The first of these is a compound called ABT-263, which is marketed by Abbott Laboratories and Genentech as Navitoclax. It is designed to specifically inhibit pro-survival proteins, including Bcl-xL, in cancer cells, thereby triggering their apoptotic death. “As it happens, the clinical trials of this drug were just about to start at the time we were figuring out the link between Bcl-xL and platelet lifespan.

“So, we treated mice with a compound structurally related to Navitoclax, and lo and behold, their platelets were wiped out. This fitted neatly with our genetic studies, demonstrating that if you inhibit Bcl-xL, you kill platelets and cause thrombocytopenia, which is often a dose-limiting toxicological side effect of standard chemotherapies.”

This work provided a proof of mechanism for both Kile’s team and the drug companies. It indicated that Navitoclax would likely cause thrombocytopenia in patients – which it did – and that this was an on-target effect of the drug. Subsequently, the clinicians developing Navitoclax have largely managed to work around the platelet effect by altering the dosage schedule etc, and the drug has now progressed into phase II trials.

For Kile, it was gratifying to see such an immediate translational effect of his research. As a basic molecular biologist, with a desire to understand how things work, Kile knows that sometimes one must pluck up the courage to say: “I think it is important to understand the basics of the system, and I am not entirely sure how this is going to translate.”

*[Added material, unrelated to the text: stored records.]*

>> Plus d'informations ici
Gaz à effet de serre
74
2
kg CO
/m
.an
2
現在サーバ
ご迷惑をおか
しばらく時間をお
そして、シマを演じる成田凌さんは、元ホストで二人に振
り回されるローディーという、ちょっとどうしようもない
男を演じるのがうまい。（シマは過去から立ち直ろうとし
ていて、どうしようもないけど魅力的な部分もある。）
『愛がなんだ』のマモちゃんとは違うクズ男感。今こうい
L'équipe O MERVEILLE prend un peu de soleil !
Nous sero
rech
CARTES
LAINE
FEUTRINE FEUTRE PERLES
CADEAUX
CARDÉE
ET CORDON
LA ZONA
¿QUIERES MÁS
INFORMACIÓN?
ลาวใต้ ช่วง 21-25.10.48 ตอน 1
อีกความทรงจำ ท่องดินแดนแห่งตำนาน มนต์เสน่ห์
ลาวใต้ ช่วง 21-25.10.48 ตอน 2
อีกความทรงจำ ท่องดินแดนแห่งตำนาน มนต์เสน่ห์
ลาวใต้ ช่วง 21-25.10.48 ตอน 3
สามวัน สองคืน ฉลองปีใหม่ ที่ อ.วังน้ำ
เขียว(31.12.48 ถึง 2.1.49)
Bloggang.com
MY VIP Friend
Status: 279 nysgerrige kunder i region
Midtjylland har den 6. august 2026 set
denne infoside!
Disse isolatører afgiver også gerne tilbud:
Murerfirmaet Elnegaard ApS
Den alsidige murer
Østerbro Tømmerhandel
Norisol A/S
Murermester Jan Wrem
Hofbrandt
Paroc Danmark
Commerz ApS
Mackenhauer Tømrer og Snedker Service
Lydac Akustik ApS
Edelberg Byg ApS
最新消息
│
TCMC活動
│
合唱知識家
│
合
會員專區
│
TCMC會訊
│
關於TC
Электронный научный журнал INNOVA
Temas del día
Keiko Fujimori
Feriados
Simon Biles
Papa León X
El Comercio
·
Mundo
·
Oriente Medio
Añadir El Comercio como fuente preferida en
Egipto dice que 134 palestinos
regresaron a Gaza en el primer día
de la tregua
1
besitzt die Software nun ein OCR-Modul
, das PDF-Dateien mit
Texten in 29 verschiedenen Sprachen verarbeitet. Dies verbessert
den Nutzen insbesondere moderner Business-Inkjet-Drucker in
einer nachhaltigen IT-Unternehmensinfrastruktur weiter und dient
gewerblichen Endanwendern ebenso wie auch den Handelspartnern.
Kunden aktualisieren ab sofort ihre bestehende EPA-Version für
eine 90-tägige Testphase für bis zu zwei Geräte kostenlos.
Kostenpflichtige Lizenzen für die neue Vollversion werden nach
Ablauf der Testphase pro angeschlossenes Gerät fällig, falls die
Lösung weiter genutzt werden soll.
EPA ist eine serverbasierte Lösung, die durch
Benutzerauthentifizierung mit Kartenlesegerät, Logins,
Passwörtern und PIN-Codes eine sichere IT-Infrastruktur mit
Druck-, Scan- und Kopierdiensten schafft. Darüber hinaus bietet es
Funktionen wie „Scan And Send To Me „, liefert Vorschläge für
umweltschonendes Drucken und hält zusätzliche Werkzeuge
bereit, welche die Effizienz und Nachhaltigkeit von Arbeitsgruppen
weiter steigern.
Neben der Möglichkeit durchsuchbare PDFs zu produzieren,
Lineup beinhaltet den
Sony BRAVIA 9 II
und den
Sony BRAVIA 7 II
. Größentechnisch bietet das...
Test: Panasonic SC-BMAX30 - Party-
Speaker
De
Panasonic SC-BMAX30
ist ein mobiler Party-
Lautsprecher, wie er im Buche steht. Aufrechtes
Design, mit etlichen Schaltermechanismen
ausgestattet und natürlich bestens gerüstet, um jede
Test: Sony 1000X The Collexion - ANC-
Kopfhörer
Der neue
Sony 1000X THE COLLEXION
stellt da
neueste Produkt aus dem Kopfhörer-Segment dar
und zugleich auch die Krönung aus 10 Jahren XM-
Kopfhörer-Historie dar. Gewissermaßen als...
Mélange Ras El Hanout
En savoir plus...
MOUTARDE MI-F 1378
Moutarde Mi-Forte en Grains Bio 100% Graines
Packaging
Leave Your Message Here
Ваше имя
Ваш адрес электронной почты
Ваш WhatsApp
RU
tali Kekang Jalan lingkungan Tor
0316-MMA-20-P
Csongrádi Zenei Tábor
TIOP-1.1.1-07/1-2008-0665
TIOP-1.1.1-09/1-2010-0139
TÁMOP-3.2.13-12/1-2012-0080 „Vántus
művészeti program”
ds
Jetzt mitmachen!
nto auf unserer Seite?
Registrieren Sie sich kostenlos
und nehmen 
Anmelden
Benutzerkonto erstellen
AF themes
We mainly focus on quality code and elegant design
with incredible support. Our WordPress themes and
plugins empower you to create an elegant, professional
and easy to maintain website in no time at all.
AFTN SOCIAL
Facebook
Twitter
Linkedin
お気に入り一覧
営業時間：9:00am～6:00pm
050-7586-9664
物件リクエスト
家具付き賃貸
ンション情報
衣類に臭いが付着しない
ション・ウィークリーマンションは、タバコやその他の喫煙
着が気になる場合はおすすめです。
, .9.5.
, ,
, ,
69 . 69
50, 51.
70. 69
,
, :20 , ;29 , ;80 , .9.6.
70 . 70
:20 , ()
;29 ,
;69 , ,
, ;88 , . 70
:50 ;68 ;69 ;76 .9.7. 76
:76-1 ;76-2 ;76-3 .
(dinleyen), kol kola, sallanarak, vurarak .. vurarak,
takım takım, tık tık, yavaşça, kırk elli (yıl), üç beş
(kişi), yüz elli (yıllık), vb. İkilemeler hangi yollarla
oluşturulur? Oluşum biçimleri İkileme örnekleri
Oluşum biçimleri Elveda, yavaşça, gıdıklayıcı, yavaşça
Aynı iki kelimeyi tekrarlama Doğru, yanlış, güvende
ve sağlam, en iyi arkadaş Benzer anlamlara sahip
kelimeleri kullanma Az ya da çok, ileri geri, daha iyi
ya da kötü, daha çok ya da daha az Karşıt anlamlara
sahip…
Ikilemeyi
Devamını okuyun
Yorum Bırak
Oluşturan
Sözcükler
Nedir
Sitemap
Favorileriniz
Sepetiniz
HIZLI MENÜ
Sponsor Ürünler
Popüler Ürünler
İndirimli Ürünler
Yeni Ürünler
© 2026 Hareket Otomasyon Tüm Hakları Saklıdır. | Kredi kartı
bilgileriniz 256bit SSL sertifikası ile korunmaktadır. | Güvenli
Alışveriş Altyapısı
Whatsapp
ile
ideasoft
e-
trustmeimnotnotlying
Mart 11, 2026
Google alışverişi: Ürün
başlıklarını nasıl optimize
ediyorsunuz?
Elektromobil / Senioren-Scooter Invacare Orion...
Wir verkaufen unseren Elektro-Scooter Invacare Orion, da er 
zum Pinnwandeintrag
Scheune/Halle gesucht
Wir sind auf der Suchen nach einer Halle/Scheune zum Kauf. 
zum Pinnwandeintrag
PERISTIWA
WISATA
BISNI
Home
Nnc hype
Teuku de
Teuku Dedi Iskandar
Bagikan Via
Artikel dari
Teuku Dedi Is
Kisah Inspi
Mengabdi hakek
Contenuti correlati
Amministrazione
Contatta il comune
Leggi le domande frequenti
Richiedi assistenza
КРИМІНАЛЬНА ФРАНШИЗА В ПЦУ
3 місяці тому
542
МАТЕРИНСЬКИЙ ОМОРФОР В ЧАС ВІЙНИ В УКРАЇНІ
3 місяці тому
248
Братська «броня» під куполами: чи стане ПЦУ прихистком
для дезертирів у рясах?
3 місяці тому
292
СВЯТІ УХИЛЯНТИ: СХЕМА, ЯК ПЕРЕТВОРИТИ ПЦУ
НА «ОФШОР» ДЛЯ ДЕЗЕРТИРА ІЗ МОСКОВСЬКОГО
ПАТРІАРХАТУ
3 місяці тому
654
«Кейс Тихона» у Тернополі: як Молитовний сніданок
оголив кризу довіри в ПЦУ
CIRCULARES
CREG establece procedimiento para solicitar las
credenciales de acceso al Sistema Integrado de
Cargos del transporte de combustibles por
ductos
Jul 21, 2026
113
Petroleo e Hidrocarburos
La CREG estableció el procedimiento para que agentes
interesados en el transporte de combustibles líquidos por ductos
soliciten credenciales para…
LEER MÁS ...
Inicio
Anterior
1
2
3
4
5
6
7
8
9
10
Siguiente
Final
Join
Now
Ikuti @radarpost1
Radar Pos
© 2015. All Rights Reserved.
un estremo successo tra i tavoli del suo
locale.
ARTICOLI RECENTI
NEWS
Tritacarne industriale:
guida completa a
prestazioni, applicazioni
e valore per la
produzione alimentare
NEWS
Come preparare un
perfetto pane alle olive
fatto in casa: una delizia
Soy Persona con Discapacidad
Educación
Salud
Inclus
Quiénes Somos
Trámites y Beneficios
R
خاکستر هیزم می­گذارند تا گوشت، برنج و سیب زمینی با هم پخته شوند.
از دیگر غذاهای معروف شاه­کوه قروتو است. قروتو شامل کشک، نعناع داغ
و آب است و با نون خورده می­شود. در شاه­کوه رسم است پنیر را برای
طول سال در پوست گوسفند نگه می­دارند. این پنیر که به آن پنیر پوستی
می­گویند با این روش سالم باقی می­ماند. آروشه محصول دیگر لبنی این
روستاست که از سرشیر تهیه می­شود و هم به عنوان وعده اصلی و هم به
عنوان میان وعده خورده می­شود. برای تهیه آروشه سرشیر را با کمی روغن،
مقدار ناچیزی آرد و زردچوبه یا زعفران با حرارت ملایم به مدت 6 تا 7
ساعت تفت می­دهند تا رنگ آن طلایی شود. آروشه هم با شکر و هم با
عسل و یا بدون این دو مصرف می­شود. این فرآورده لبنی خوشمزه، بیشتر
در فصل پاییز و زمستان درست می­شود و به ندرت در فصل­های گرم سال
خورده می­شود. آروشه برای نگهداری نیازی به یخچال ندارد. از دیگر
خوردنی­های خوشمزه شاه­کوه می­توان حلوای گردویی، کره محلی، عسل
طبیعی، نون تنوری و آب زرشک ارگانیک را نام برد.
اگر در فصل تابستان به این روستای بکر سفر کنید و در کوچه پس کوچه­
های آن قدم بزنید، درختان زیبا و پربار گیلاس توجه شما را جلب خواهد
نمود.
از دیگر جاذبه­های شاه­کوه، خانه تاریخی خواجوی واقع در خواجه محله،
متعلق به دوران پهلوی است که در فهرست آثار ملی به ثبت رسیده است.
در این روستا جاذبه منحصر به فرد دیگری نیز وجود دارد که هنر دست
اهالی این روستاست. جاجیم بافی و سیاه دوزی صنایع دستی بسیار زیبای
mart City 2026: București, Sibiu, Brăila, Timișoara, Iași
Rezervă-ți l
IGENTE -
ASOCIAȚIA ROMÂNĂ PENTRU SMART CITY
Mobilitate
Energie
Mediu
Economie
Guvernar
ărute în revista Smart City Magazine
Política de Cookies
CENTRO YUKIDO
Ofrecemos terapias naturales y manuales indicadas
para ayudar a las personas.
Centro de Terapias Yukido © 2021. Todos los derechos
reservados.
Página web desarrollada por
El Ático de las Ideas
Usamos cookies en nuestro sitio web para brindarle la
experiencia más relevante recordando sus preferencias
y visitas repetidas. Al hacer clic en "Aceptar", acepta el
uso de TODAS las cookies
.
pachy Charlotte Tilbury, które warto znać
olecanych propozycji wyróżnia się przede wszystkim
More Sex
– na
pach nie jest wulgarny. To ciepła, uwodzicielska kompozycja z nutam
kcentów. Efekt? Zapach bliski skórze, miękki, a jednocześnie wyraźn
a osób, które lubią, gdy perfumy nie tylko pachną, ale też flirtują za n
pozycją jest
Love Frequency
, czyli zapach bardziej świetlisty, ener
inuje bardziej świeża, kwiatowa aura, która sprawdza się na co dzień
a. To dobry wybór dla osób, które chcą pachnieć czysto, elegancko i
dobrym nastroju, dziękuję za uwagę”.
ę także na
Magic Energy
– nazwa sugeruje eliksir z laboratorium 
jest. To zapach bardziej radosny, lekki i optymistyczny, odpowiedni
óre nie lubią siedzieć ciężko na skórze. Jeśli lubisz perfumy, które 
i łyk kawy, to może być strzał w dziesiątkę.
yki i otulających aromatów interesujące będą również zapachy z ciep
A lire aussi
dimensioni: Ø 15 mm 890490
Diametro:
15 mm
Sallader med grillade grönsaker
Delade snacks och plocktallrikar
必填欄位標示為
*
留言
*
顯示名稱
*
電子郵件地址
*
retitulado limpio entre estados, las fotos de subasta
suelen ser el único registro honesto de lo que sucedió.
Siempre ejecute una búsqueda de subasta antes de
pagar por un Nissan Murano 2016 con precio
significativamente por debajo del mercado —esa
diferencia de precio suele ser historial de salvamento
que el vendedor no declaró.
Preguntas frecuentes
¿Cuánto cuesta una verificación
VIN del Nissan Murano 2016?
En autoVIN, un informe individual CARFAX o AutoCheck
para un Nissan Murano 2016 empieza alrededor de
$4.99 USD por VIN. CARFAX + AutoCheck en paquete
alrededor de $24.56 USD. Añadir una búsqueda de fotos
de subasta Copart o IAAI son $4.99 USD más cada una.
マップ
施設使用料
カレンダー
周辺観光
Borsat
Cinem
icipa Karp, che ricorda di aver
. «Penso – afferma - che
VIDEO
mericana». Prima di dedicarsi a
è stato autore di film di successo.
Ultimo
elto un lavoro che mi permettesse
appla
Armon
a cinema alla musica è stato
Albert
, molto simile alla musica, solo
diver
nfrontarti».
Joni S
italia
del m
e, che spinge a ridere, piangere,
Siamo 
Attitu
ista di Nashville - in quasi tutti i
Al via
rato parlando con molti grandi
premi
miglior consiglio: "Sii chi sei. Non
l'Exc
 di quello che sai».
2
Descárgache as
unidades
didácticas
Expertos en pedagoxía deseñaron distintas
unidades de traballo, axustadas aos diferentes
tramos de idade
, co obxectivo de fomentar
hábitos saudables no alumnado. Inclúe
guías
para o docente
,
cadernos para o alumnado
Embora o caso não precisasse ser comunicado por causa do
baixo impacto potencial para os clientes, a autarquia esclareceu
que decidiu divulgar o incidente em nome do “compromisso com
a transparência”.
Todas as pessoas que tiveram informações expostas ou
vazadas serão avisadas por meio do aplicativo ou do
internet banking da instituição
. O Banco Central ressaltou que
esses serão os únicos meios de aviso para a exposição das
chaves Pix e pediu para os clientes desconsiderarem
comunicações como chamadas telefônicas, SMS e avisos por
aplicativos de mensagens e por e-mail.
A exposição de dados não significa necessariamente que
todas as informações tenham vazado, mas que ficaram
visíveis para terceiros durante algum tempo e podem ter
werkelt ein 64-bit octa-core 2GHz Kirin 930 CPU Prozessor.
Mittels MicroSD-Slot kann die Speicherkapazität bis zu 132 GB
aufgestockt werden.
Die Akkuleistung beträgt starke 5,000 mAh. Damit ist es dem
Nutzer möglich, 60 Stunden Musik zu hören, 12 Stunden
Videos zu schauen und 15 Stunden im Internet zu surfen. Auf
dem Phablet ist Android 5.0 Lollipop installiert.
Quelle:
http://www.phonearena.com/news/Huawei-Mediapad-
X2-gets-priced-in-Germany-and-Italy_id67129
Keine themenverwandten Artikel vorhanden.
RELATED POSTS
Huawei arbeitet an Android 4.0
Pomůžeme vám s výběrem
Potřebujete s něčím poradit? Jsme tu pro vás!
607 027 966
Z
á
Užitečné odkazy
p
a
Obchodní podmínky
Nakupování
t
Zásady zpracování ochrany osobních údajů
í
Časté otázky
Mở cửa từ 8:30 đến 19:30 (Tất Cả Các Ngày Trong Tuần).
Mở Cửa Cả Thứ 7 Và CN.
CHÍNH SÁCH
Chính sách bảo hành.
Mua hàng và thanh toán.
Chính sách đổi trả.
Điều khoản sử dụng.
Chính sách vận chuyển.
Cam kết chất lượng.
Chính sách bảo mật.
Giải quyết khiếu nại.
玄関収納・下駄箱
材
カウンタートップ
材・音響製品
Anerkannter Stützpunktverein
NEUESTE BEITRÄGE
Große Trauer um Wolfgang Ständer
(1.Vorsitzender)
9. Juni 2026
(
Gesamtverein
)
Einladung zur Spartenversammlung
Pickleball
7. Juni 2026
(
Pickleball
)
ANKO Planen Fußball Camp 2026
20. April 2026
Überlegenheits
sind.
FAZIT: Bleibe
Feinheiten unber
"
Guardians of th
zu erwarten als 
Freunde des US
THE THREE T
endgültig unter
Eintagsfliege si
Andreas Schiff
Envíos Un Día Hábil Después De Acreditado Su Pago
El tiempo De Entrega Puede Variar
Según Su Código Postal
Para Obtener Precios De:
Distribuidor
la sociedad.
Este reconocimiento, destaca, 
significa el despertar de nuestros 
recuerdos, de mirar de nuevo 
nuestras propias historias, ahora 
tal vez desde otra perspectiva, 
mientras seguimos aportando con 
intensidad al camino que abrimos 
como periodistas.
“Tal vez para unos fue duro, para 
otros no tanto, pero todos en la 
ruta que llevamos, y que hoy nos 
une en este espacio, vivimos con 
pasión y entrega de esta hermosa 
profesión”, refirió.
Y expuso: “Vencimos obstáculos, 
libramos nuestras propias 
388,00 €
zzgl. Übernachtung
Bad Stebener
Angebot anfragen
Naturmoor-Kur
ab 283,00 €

In his case, it certainly turned out well. Asking some seemingly esoteric questions about megakaryocytes and platelets has proven terrifically informative in terms of biochemical pathways and physiological processes. But it has also allowed the team at WEHI new insights into the major side effect of a new cancer drug, such that actions could be taken to alleviate the adverse effect in patients early in the clinical trial process.